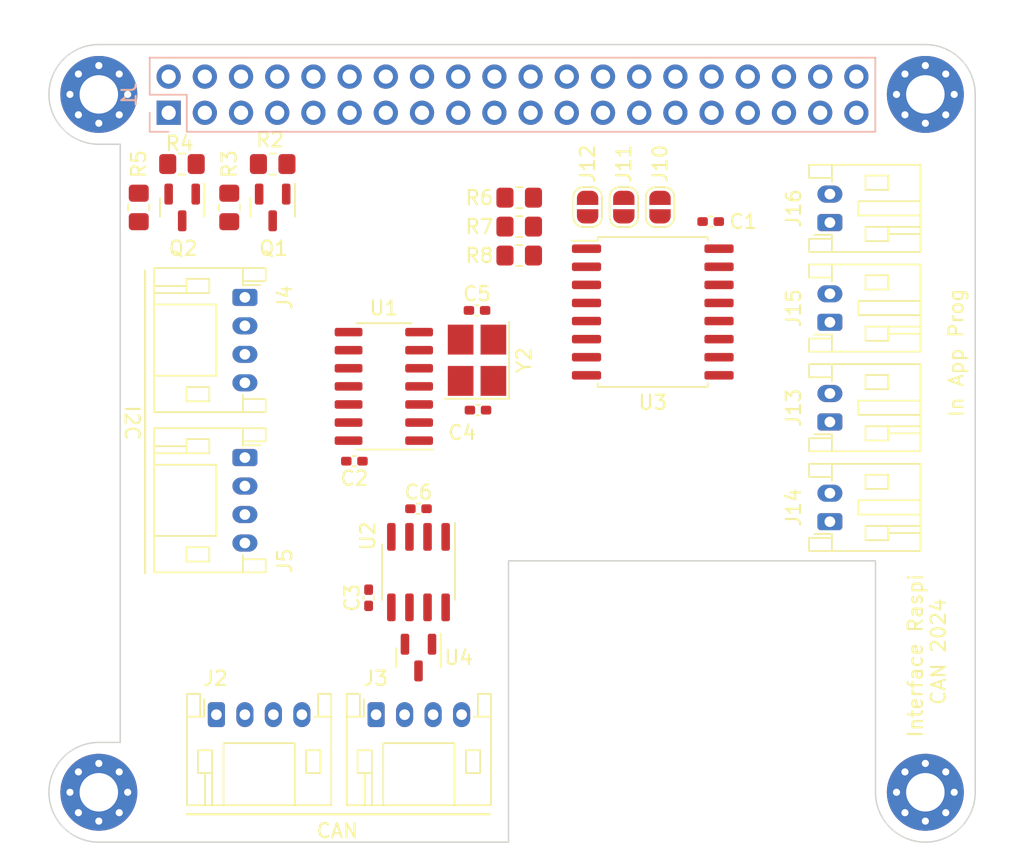
<source format=kicad_pcb>
(kicad_pcb (version 20221018) (generator pcbnew)

  (general
    (thickness 1.6)
  )

  (paper "A4")
  (layers
    (0 "F.Cu" signal)
    (1 "In1.Cu" signal)
    (2 "In2.Cu" signal)
    (31 "B.Cu" signal)
    (32 "B.Adhes" user "B.Adhesive")
    (33 "F.Adhes" user "F.Adhesive")
    (34 "B.Paste" user)
    (35 "F.Paste" user)
    (36 "B.SilkS" user "B.Silkscreen")
    (37 "F.SilkS" user "F.Silkscreen")
    (38 "B.Mask" user)
    (39 "F.Mask" user)
    (40 "Dwgs.User" user "User.Drawings")
    (41 "Cmts.User" user "User.Comments")
    (42 "Eco1.User" user "User.Eco1")
    (43 "Eco2.User" user "User.Eco2")
    (44 "Edge.Cuts" user)
    (45 "Margin" user)
    (46 "B.CrtYd" user "B.Courtyard")
    (47 "F.CrtYd" user "F.Courtyard")
    (48 "B.Fab" user)
    (49 "F.Fab" user)
    (50 "User.1" user)
    (51 "User.2" user)
    (52 "User.3" user)
    (53 "User.4" user)
    (54 "User.5" user)
    (55 "User.6" user)
    (56 "User.7" user)
    (57 "User.8" user)
    (58 "User.9" user)
  )

  (setup
    (stackup
      (layer "F.SilkS" (type "Top Silk Screen"))
      (layer "F.Paste" (type "Top Solder Paste"))
      (layer "F.Mask" (type "Top Solder Mask") (thickness 0.01))
      (layer "F.Cu" (type "copper") (thickness 0.035))
      (layer "dielectric 1" (type "prepreg") (thickness 0.1) (material "FR4") (epsilon_r 4.5) (loss_tangent 0.02))
      (layer "In1.Cu" (type "copper") (thickness 0.035))
      (layer "dielectric 2" (type "core") (thickness 1.24) (material "FR4") (epsilon_r 4.5) (loss_tangent 0.02))
      (layer "In2.Cu" (type "copper") (thickness 0.035))
      (layer "dielectric 3" (type "prepreg") (thickness 0.1) (material "FR4") (epsilon_r 4.5) (loss_tangent 0.02))
      (layer "B.Cu" (type "copper") (thickness 0.035))
      (layer "B.Mask" (type "Bottom Solder Mask") (thickness 0.01))
      (layer "B.Paste" (type "Bottom Solder Paste"))
      (layer "B.SilkS" (type "Bottom Silk Screen"))
      (copper_finish "None")
      (dielectric_constraints no)
    )
    (pad_to_mask_clearance 0)
    (pcbplotparams
      (layerselection 0x00010fc_ffffffff)
      (plot_on_all_layers_selection 0x0000000_00000000)
      (disableapertmacros false)
      (usegerberextensions false)
      (usegerberattributes true)
      (usegerberadvancedattributes true)
      (creategerberjobfile true)
      (dashed_line_dash_ratio 12.000000)
      (dashed_line_gap_ratio 3.000000)
      (svgprecision 4)
      (plotframeref false)
      (viasonmask false)
      (mode 1)
      (useauxorigin false)
      (hpglpennumber 1)
      (hpglpenspeed 20)
      (hpglpendiameter 15.000000)
      (dxfpolygonmode true)
      (dxfimperialunits true)
      (dxfusepcbnewfont true)
      (psnegative false)
      (psa4output false)
      (plotreference true)
      (plotvalue true)
      (plotinvisibletext false)
      (sketchpadsonfab false)
      (subtractmaskfromsilk false)
      (outputformat 1)
      (mirror false)
      (drillshape 1)
      (scaleselection 1)
      (outputdirectory "")
    )
  )

  (net 0 "")
  (net 1 "+5VL")
  (net 2 "GND")
  (net 3 "+3.3V")
  (net 4 "Net-(U1-OSC2)")
  (net 5 "Net-(U1-OSC1)")
  (net 6 "SDA_33")
  (net 7 "SCL33")
  (net 8 "unconnected-(J1-GCLK0{slash}GPIO4-Pad7)")
  (net 9 "unconnected-(J1-GPIO14{slash}TXD-Pad8)")
  (net 10 "unconnected-(J1-GPIO15{slash}RXD-Pad10)")
  (net 11 "unconnected-(J1-GPIO17-Pad11)")
  (net 12 "unconnected-(J1-GPIO18{slash}PWM0-Pad12)")
  (net 13 "unconnected-(J1-GPIO27-Pad13)")
  (net 14 "unconnected-(J1-GPIO22-Pad15)")
  (net 15 "unconnected-(J1-GPIO23-Pad16)")
  (net 16 "unconnected-(J1-GPIO24-Pad18)")
  (net 17 "SPI_MOSI")
  (net 18 "SPI_MISO")
  (net 19 "CAN_INT")
  (net 20 "SPI_CLK")
  (net 21 "SPI_CS")
  (net 22 "unconnected-(J1-~{CE1}{slash}GPIO7-Pad26)")
  (net 23 "unconnected-(J1-ID_SD{slash}GPIO0-Pad27)")
  (net 24 "unconnected-(J1-ID_SC{slash}GPIO1-Pad28)")
  (net 25 "unconnected-(J1-GCLK1{slash}GPIO5-Pad29)")
  (net 26 "unconnected-(J1-GCLK2{slash}GPIO6-Pad31)")
  (net 27 "unconnected-(J1-PWM0{slash}GPIO12-Pad32)")
  (net 28 "unconnected-(J1-PWM1{slash}GPIO13-Pad33)")
  (net 29 "unconnected-(J1-GPIO19{slash}MISO1-Pad35)")
  (net 30 "unconnected-(J1-GPIO16-Pad36)")
  (net 31 "unconnected-(J1-GPIO26-Pad37)")
  (net 32 "unconnected-(J1-GPIO20{slash}MOSI1-Pad38)")
  (net 33 "unconnected-(J1-GPIO21{slash}SCLK1-Pad40)")
  (net 34 "CAN_H")
  (net 35 "CAN_L")
  (net 36 "SCL_5")
  (net 37 "SDA_5")
  (net 38 "Net-(J10-Pin_2)")
  (net 39 "Net-(J11-Pin_2)")
  (net 40 "Net-(J12-Pin_2)")
  (net 41 "Net-(J13-Pin_1)")
  (net 42 "Net-(J13-Pin_2)")
  (net 43 "Net-(J14-Pin_1)")
  (net 44 "Net-(J14-Pin_2)")
  (net 45 "Net-(J15-Pin_1)")
  (net 46 "Net-(J15-Pin_2)")
  (net 47 "Net-(J16-Pin_1)")
  (net 48 "Net-(J16-Pin_2)")
  (net 49 "TX")
  (net 50 "RX")
  (net 51 "unconnected-(U1-CLKO{slash}SOF-Pad3)")
  (net 52 "unconnected-(U1-~{INT1}{slash}GPIO1-Pad8)")
  (net 53 "unconnected-(U1-~{INT0}{slash}GPIO0{slash}XSTBY-Pad9)")
  (net 54 "unconnected-(U3-~{INT}-Pad13)")

  (footprint "Connector_JST:JST_PH_S4B-PH-K_1x04_P2.00mm_Horizontal" (layer "F.Cu") (at 90.25 64.25 -90))

  (footprint "Package_TO_SOT_SMD:SOT-23" (layer "F.Cu") (at 92.2 57.9375 -90))

  (footprint "Package_SO:SOIC-14_3.9x8.7mm_P1.27mm" (layer "F.Cu") (at 100 70.5 180))

  (footprint "Capacitor_SMD:C_0402_1005Metric_Pad0.74x0.62mm_HandSolder" (layer "F.Cu") (at 102.432 79.092))

  (footprint "Resistor_SMD:R_0805_2012Metric_Pad1.20x1.40mm_HandSolder" (layer "F.Cu") (at 85.834 54.8895 180))

  (footprint "Resistor_SMD:R_0805_2012Metric_Pad1.20x1.40mm_HandSolder" (layer "F.Cu") (at 82.802 57.9375 -90))

  (footprint "Capacitor_SMD:C_0402_1005Metric_Pad0.74x0.62mm_HandSolder" (layer "F.Cu") (at 106.6065 72.166 180))

  (footprint "Connector_JST:JST_PH_S2B-PH-K_1x02_P2.00mm_Horizontal" (layer "F.Cu") (at 131.3 80 90))

  (footprint "Connector_JST:JST_PH_S2B-PH-K_1x02_P2.00mm_Horizontal" (layer "F.Cu") (at 131.3 59 90))

  (footprint "Capacitor_SMD:C_0402_1005Metric_Pad0.74x0.62mm_HandSolder" (layer "F.Cu") (at 106.539 65.166))

  (footprint "MountingHole:MountingHole_2.7mm_M2.5_Pad_Via" (layer "F.Cu") (at 138 99))

  (footprint "Resistor_SMD:R_0805_2012Metric_Pad1.20x1.40mm_HandSolder" (layer "F.Cu") (at 89.152 57.9375 -90))

  (footprint "Connector_JST:JST_PH_S4B-PH-K_1x04_P2.00mm_Horizontal" (layer "F.Cu") (at 99.458 93.55))

  (footprint "Connector_JST:JST_PH_S2B-PH-K_1x02_P2.00mm_Horizontal" (layer "F.Cu") (at 131.3 66 90))

  (footprint "Jumper:SolderJumper-2_P1.3mm_Open_RoundedPad1.0x1.5mm" (layer "F.Cu") (at 119.38 57.912 -90))

  (footprint "Connector_JST:JST_PH_S4B-PH-K_1x04_P2.00mm_Horizontal" (layer "F.Cu") (at 90.25 75.5 -90))

  (footprint "Crystal:Crystal_SMD_3225-4Pin_3.2x2.5mm_HandSoldering" (layer "F.Cu") (at 106.539 68.666 90))

  (footprint "Package_TO_SOT_SMD:SOT-23" (layer "F.Cu") (at 85.85 57.9375 -90))

  (footprint "Package_SO:SOIC-8_3.9x4.9mm_P1.27mm" (layer "F.Cu") (at 102.432 83.542 -90))

  (footprint "Resistor_SMD:R_0805_2012Metric_Pad1.20x1.40mm_HandSolder" (layer "F.Cu") (at 109.5 61.314))

  (footprint "Jumper:SolderJumper-2_P1.3mm_Open_RoundedPad1.0x1.5mm" (layer "F.Cu") (at 114.3 57.912 -90))

  (footprint "Resistor_SMD:R_0805_2012Metric_Pad1.20x1.40mm_HandSolder" (layer "F.Cu") (at 109.5 57.25))

  (footprint "Connector_JST:JST_PH_S2B-PH-K_1x02_P2.00mm_Horizontal" (layer "F.Cu") (at 131.3 73 90))

  (footprint "Connector_JST:JST_PH_S4B-PH-K_1x04_P2.00mm_Horizontal" (layer "F.Cu") (at 88.25 93.55))

  (footprint "Capacitor_SMD:C_0402_1005Metric_Pad0.74x0.62mm_HandSolder" (layer "F.Cu") (at 122.936 58.928 180))

  (footprint "Capacitor_SMD:C_0402_1005Metric_Pad0.74x0.62mm_HandSolder" (layer "F.Cu") (at 98.932 85.342 90))

  (footprint "Resistor_SMD:R_0805_2012Metric_Pad1.20x1.40mm_HandSolder" (layer "F.Cu") (at 109.5 59.282))

  (footprint "Package_TO_SOT_SMD:SOT-23" (layer "F.Cu") (at 102.432 89.542 -90))

  (footprint "Jumper:SolderJumper-2_P1.3mm_Open_RoundedPad1.0x1.5mm" (layer "F.Cu") (at 116.84 57.912 -90))

  (footprint "Resistor_SMD:R_0805_2012Metric_Pad1.20x1.40mm_HandSolder" (layer "F.Cu") (at 92.2 54.8895 180))

  (footprint "MountingHole:MountingHole_2.7mm_M2.5_Pad_Via" (layer "F.Cu") (at 80 99))

  (footprint "MountingHole:MountingHole_2.7mm_M2.5_Pad_Via" (layer "F.Cu") (at 138 50))

  (footprint "Capacitor_SMD:C_0402_1005Metric_Pad0.74x0.62mm_HandSolder" (layer "F.Cu") (at 97.9325 75.75))

  (footprint "Package_SO:SOIC-16W_7.5x10.3mm_P1.27mm" (layer "F.Cu") (at 118.872 65.278))

  (footprint "MountingHole:MountingHole_2.7mm_M2.5_Pad_Via" (layer "F.Cu") (at 80 50))

  (footprint "Connector_PinSocket_2.54mm:PinSocket_2x20_P2.54mm_Vertical" (layer "B.Cu") (at 84.9 51.29 -90))

  (gr_line (start 107.432 100.542) (end 86.182 100.542)
    (stroke (width 0.15) (type default)) (layer "F.SilkS") (tstamp 4ec492e3-0ad9-4eff-94f2-81baad75b2bb))
  (gr_line (start 83.25 62.375) (end 83.25 83.625)
    (stroke (width 0.15) (type default)) (layer "F.SilkS") (tstamp fd9d5085-bfc2-4059-962f-7ac7bf5a713b))
  (gr_line (start 108.75 82.75) (end 134.5 82.75)
    (stroke (width 0.1) (type default)) (layer "Edge.Cuts") (tstamp 0f4aa82d-da48-41ee-8201-18685de9d0cc))
  (gr_line (start 80 95.5) (end 81.5 95.5)
    (stroke (width 0.1) (type default)) (layer "Edge.Cuts") (tstamp 2128b2da-31d1-469f-990a-cad251ab2805))
  (gr_line (start 108.75 102.5) (end 108.75 82.75)
    (stroke (width 0.1) (type default)) (layer "Edge.Cuts") (tstamp 3344b268-20e2-48f6-8354-324e72842576))
  (gr_line (start 141.5 50) (end 141.5 99)
    (stroke (width 0.1) (type default)) (layer "Edge.Cuts") (tstamp 346b608a-e349-4071-a9cf-2041dd273573))
  (gr_line (start 81.5 53.5) (end 80 53.5)
    (stroke (width 0.1) (type default)) (layer "Edge.Cuts") (tstamp 512acf5d-9494-4f19-8682-220c4c45aab9))
  (gr_arc (start 141.5 99) (mid 138 102.5) (end 134.5 99)
    (stroke (width 0.1) (type default)) (layer "Edge.Cuts") (tstamp 63950b73-ab9a-42c7-bd76-3098767d527c))
  (gr_line (start 80 46.5) (end 138 46.5)
    (stroke (width 0.1) (type default)) (layer "Edge.Cuts") (tstamp 7f964711-24e6-4814-b631-5031f32780cb))
  (gr_line (start 134.5 82.75) (end 134.5 99)
    (stroke (width 0.1) (type default)) (layer "Edge.Cuts") (tstamp 804ffbff-fb91-482d-92c7-5947807bd582))
  (gr_arc (start 80 53.5) (mid 76.5 50) (end 80 46.5)
    (stroke (width 0.1) (type default)) (layer "Edge.Cuts") (tstamp 8c5a624f-eeaa-44cd-a86e-7e380e69b610))
  (gr_line (start 80 102.5) (end 108.75 102.5)
    (stroke (width 0.1) (type default)) (layer "Edge.Cuts") (tstamp 97e03428-e3d0-4ff4-b3a2-20c39c306090))
  (gr_line (start 81.5 95.5) (end 81.5 53.5)
    (stroke (width 0.1) (type default)) (layer "Edge.Cuts") (tstamp a3b1b9fe-364b-46c7-aca6-eda58cd35cde))
  (gr_arc (start 80 102.5) (mid 76.5 99) (end 80 95.5)
    (stroke (width 0.1) (type default)) (layer "Edge.Cuts") (tstamp b1d8399c-4af0-47d9-b9b1-f6c79e0b7807))
  (gr_arc (start 138 46.5) (mid 140.474874 47.525126) (end 141.5 50)
    (stroke (width 0.1) (type default)) (layer "Edge.Cuts") (tstamp bdaf6d78-093f-4107-8f5d-8655a821dbbc))
  (gr_text "I2C" (at 81.75 71.75 270) (layer "F.SilkS") (tstamp 01b0098b-c6fa-42c3-855f-e98e5d9603ea)
    (effects (font (size 1 1) (thickness 0.15)) (justify left bottom))
  )
  (gr_text "In App Prog" (at 140.75 72.75 90) (layer "F.SilkS") (tstamp 4048f12a-f6c7-4c34-a939-93621bd61f7a)
    (effects (font (size 1 1) (thickness 0.15)) (justify left bottom))
  )
  (gr_text "Interface Raspi \n   CAN 2024" (at 139.5 95.25 90) (layer "F.SilkS") (tstamp af484055-7d88-4125-9a0f-729caf3fd40b)
    (effects (font (size 1 1) (thickness 0.15)) (justify left bottom))
  )
  (gr_text "CAN" (at 95.182 102.292) (layer "F.SilkS") (tstamp e2834ae2-c7d2-4360-81b0-c869f0fd9fcc)
    (effects (font (size 1 1) (thickness 0.15)) (justify left bottom))
  )

  (zone (net 0) (net_name "") (layers "F.Cu" "In1.Cu" "In2.Cu" "B.Cu") (tstamp 8def8129-841a-4e83-9889-7c63981f46ca) (name "NO AREA") (hatch edge 0.5)
    (connect_pads (clearance 0))
    (min_thickness 0.25) (filled_areas_thickness no)
    (keepout (tracks not_allowed) (vias not_allowed) (pads not_allowed) (copperpour allowed) (footprints allowed))
    (fill (thermal_gap 0.5) (thermal_bridge_width 0.5))
    (polygon
      (pts
        (xy 103.745 69.936)
        (xy 100.951 69.936)
        (xy 100.951 67.142)
        (xy 103.745 67.142)
        (xy 103.745 64.602)
        (xy 109.333 64.602)
        (xy 109.333 72.73)
        (xy 103.745 72.73)
      )
    )
  )
)

</source>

▶ **Work instructions**
Work out how many lines of the records contain the word "SOIC". Give that number and nothing more.

▶ **Answer**
3